I love to scroll. Yes I’m one of those people that load a webpage or document and just scroll around like a caffeinated hamster on wheels, aimlessly. Now, I can finally scroll with finesse on my Windows desktop with the Logitech Wireless Touchpad T650.
My hunt for a Windows touchpad device began with the disappointing Dell Wireless Touchpad. Thankfully everything Dell did wrong with their attempt, Logitech did right. It takes the right combination of hardware and software to execute on something as simple as smooth scrolling.
Taking the device out of the box, it’s easy to appreciate the large flush surface. Even though you’d be using four-fingers at most (more practically two finger gestures day-to-day), a full hand can easily fit on the 5-inches of silky-smooth glass top.
The subtle matte texture allows fingers to comfortably glide in all directions – not unlike the Apple Trackpads with slightly less friction. The touchpad also provides very fine tactile clicking, through the rubber feets oddly enough.
To maintain a light (210g) and thin (12mm) profile, the battery is not removable but Logitech claims it holds enough juice for one month’s charge. Conveniently it uses a standard micro-USB port to charge and has a on-off switch on the side. An LED indicator in the corner flashes green or red to indicate charge, as does the desktop software.
Typical of wireless peripherals these days, the touchpad utilizes wireless 2.4GHz. Although I usually don’t have much luck with this band, Logitech’s tiny “Unifying” USB receiver seems to do a solid job without interference from a reasonable distance.
As the giant label on the back of the device insists, downloading the Logitech driver software for this device is essential to access the full functionality of the touchpad.
Supporting both Windows 7, Windows 8 and even Windows RT, Logitech SetPoint is a reasonably small download. Once installed, the many gestures start working and the control panels allows you to enable/disable and customize many of the actions/gestures of the touchpad.

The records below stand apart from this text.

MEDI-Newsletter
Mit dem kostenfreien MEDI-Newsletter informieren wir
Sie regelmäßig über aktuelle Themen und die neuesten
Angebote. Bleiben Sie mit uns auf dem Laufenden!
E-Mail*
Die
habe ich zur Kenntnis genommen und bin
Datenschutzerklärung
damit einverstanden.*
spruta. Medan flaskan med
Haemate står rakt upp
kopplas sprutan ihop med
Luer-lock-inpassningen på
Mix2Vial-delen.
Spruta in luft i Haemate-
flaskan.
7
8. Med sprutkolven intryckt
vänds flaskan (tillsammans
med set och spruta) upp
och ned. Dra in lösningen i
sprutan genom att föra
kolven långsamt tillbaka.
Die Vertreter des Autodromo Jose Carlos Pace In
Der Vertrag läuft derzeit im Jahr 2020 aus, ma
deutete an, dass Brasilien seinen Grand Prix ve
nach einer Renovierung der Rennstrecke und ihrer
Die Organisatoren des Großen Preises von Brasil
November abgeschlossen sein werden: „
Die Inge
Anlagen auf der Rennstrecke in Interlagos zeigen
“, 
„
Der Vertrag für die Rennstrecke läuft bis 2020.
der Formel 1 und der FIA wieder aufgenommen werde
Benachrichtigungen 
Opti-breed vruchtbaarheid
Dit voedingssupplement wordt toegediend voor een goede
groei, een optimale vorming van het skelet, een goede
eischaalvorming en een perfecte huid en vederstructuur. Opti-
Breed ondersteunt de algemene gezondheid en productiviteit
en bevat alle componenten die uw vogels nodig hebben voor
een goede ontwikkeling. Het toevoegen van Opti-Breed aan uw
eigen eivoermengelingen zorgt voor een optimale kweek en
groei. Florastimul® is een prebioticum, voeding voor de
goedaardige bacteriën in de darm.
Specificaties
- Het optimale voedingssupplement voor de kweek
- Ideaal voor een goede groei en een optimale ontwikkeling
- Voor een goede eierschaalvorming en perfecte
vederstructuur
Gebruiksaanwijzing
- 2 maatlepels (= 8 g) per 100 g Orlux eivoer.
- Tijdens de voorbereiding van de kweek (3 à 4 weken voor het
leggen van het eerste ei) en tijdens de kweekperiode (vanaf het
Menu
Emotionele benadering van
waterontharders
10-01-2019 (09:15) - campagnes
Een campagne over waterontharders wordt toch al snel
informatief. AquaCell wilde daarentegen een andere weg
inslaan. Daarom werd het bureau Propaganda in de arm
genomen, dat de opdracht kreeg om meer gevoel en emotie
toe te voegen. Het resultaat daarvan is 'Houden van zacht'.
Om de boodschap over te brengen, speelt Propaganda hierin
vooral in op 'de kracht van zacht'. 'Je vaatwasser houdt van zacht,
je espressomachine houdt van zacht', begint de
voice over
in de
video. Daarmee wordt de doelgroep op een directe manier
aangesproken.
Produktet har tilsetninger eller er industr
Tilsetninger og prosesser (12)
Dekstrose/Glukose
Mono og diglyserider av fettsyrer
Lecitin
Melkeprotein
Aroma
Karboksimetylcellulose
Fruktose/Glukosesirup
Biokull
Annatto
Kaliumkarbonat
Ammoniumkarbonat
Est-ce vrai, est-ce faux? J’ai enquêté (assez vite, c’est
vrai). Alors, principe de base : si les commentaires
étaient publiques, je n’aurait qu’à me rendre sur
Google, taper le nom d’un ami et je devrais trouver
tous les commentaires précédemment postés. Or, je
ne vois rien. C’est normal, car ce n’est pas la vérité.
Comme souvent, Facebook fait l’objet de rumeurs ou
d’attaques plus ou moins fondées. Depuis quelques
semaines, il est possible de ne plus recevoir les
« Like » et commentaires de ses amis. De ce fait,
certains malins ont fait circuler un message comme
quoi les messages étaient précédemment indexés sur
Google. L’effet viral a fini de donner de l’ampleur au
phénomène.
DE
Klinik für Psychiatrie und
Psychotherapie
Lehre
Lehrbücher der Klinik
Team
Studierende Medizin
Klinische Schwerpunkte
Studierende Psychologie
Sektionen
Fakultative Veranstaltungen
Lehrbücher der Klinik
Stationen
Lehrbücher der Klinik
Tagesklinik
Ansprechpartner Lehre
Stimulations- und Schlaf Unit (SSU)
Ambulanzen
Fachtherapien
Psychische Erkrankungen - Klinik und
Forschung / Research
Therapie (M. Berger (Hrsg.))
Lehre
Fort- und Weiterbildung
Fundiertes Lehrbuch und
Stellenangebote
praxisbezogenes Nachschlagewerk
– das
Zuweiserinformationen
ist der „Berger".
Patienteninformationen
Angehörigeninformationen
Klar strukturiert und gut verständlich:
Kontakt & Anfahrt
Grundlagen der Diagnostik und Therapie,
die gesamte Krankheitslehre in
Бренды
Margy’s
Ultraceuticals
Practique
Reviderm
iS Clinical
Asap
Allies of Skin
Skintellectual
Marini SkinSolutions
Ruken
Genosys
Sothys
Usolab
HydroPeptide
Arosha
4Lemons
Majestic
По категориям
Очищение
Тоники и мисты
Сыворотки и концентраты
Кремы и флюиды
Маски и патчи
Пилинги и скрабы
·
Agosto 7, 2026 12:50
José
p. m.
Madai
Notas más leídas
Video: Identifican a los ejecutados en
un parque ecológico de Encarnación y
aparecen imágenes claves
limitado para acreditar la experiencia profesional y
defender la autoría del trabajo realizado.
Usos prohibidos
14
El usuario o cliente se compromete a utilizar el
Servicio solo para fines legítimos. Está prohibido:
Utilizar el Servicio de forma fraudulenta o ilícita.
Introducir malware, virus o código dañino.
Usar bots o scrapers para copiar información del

A few options that immediately caught my eye include the default right-click behaviour idiotically set to “click at the bottom right” instead of the more sane “two finger click”. Another, reversing the scroll to scroll up when I slide down (something I’m accustom to with OS X).

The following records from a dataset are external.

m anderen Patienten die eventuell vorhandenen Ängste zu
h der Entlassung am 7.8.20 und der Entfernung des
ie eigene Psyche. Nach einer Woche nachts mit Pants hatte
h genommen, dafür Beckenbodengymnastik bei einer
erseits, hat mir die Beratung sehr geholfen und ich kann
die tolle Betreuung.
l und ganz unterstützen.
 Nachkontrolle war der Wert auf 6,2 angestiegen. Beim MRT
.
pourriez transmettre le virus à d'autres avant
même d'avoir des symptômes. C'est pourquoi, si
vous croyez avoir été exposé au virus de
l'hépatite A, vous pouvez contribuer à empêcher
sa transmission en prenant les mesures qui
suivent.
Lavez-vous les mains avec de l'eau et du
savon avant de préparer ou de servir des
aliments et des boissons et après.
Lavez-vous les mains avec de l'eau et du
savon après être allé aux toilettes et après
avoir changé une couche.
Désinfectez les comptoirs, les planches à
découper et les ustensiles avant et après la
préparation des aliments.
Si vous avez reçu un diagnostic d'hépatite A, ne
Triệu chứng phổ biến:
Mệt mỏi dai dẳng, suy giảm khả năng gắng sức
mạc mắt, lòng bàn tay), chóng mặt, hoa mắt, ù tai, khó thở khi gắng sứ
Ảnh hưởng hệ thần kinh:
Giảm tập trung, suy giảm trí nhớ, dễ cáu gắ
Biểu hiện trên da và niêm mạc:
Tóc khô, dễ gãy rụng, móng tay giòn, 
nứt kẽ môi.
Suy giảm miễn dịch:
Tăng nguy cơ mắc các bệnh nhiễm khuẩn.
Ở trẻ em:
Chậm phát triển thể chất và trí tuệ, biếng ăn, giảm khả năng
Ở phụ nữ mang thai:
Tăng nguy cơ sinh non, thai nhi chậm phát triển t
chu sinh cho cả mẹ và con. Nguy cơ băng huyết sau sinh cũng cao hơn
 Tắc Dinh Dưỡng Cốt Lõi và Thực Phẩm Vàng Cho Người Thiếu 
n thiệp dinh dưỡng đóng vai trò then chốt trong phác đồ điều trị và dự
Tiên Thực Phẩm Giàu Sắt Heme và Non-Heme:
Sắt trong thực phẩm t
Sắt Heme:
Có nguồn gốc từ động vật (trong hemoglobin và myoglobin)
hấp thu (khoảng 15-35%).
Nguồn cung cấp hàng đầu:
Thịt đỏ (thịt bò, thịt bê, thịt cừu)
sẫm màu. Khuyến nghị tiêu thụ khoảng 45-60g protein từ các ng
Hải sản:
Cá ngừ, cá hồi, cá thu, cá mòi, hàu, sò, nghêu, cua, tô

Unfortunately one important option that’s missing is the tapping sensitivity as I would personally like to increase by just a fraction to make it easier to click by tapping.
The driver’s gesture recognition is fast and problem free. Moving, single taps, double taps, multi-touch scrolling, swipes and pinching are all correctly and consistently identified. My only issue has been the zooming gesture which is quite sensitive, but since it’s not that widely used in Windows I’ve disabled it altogether.

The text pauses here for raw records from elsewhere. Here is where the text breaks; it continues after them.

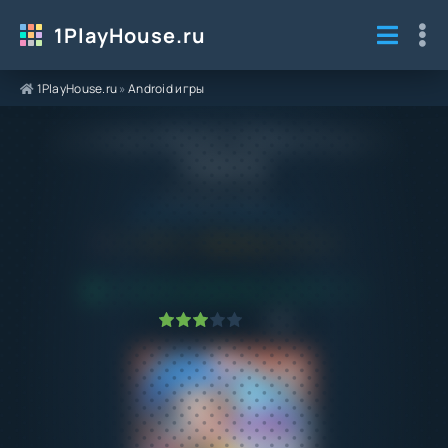
1PlayHouse.ru
1PlayHouse.ru
»
Android игры
Взлом Avatar World 1.91 Все Открыто на
Андроид
Категория / Жанр:
Android игры
/
Приключения
5.0
1.91
Обновлено:
07.06.24
ПРОВЕРЕНО VIRUSTOTAL! БЕЗ ВИРУСОВ
1
2
3
4
5
2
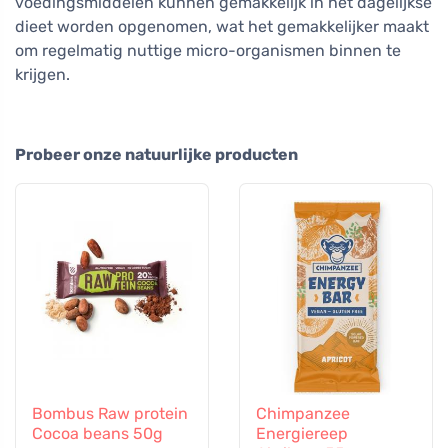
voedingsmiddelen kunnen gemakkelijk in het dagelijkse
dieet worden opgenomen, wat het gemakkelijker maakt
om regelmatig nuttige micro-organismen binnen te
krijgen.
Probeer onze natuurlijke producten
Bombus Raw protein
Chimpanzee
Cocoa beans 50g
Energiereep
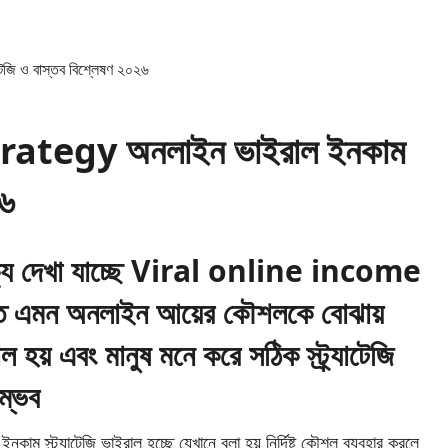
ategy অনলাইন ভাইরাল ইনকাম
২৬
য় বাক্য দেখা যাচ্ছে Viral online income
ত এমন অনলাইন আয়ের কৌশলকে বোঝায়
ল হয় এবং মানুষ মনে করে সঠিক স্ট্র্যাটেজি
ম্ভব
নকাম স্ট্র্যাটেজি ভাইরাল হচ্ছে যেখানে বলা হয় নির্দিষ্ট কৌশল ব্যবহার করলে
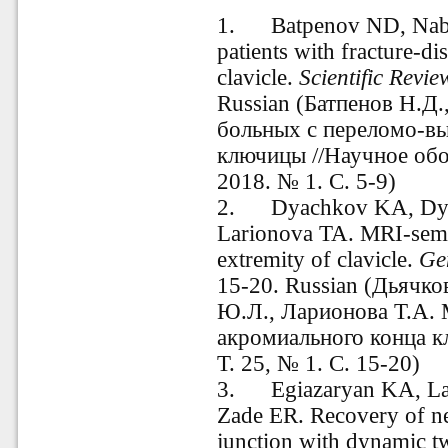
1.
Batpenov ND, Nabi
patients with fracture-di
clavicle.
Scientific Revie
Russian (Батпенов Н.Д.
больных с переломо-в
ключицы //Научное обо
2018. № 1. С. 5-9)
2.
Dyachkov KA, Dya
Larionova TA. MRI-semio
extremity of clavicle.
Ge
15-20. Russian (Дьячко
Ю.Л., Ларионова Т.А.
акромиального конца к
Т. 25, № 1. С. 15-20)
3.
Egiazaryan KA, La
Zade ER. Recovery of new
junction with dynamic t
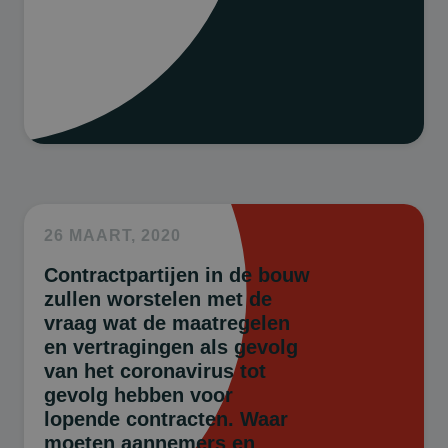
26 MAART, 2020
Contractpartijen in de bouw
zullen worstelen met de
vraag wat de maatregelen
en vertragingen als gevolg
van het coronavirus tot
gevolg hebben voor
lopende contracten. Waar
moeten aannemers en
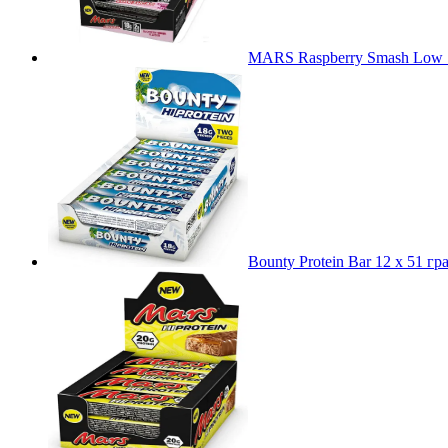
MARS Raspberry Smash Low Su
Bounty Protein Bar 12 x 51 гр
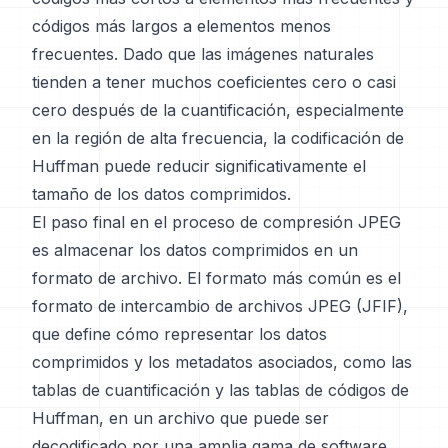
códigos más largos a elementos menos
frecuentes. Dado que las imágenes naturales
tienden a tener muchos coeficientes cero o casi
cero después de la cuantificación, especialmente
en la región de alta frecuencia, la codificación de
Huffman puede reducir significativamente el
tamaño de los datos comprimidos.
El paso final en el proceso de compresión JPEG
es almacenar los datos comprimidos en un
formato de archivo. El formato más común es el
formato de intercambio de archivos JPEG (JFIF),
que define cómo representar los datos
comprimidos y los metadatos asociados, como las
tablas de cuantificación y las tablas de códigos de
Huffman, en un archivo que puede ser
decodificado por una amplia gama de software.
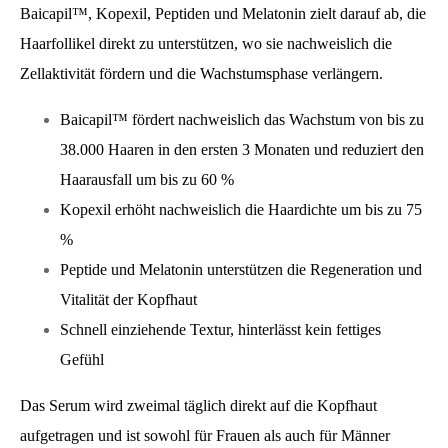
Baicapil™, Kopexil, Peptiden und Melatonin zielt darauf ab, die
Haarfollikel direkt zu unterstützen, wo sie nachweislich die
Zellaktivität fördern und die Wachstumsphase verlängern.
Baicapil™ fördert nachweislich das Wachstum von bis zu
38.000 Haaren in den ersten 3 Monaten und reduziert den
Haarausfall um bis zu 60 %
Kopexil erhöht nachweislich die Haardichte um bis zu 75
%
Peptide und Melatonin unterstützen die Regeneration und
Vitalität der Kopfhaut
Schnell einziehende Textur, hinterlässt kein fettiges
Gefühl
Das Serum wird zweimal täglich direkt auf die Kopfhaut
aufgetragen und ist sowohl für Frauen als auch für Männer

Probably the most important function of the driver is smooth scrolling (or high-precision mouse scrolling as Microsoft calls it). Once installed, the touchpad can smoothly scroll in Windows applications that supports it along with inertia. Sadly, the applications that support this is few. Internet Explorer does, but for everyone else, Logitech thought of that too.
Bundled with the driver are Logitech plugins for Google Chrome and Mozilla Firefox which adds smooth scrolling compatibility for the touchpad. Like the scrolling you’d expect on a modern smartphone web browser, web pages suddenly become buttery smooth.
On Windows 8, the drivers also enable the touchpad access to the Windows 8 edge gestures from the sides like Charms, app bar and app switching. Personally I don’t use enough of Metro applications to get much value out of this.
At USD$79.99 (AUD$99.95), it’s a pretty penny for just butter-smooth scrolling. Of course it does much more than that, but it’s still undeniably hard to beat the good ol’ mouse on the Windows desktop.
Otherwise if you’re looking for an Apple Magic Trackpad designed for Windows, then the Logitech Touchpad T650 seems to be the best hardware on the market with the best Windows 7/8 driver support. Don’t just take my word for it, the positive reviews on Amazon agree.
But enough of writing. I’m off to scroll the world wide web. Wheeeeeeee.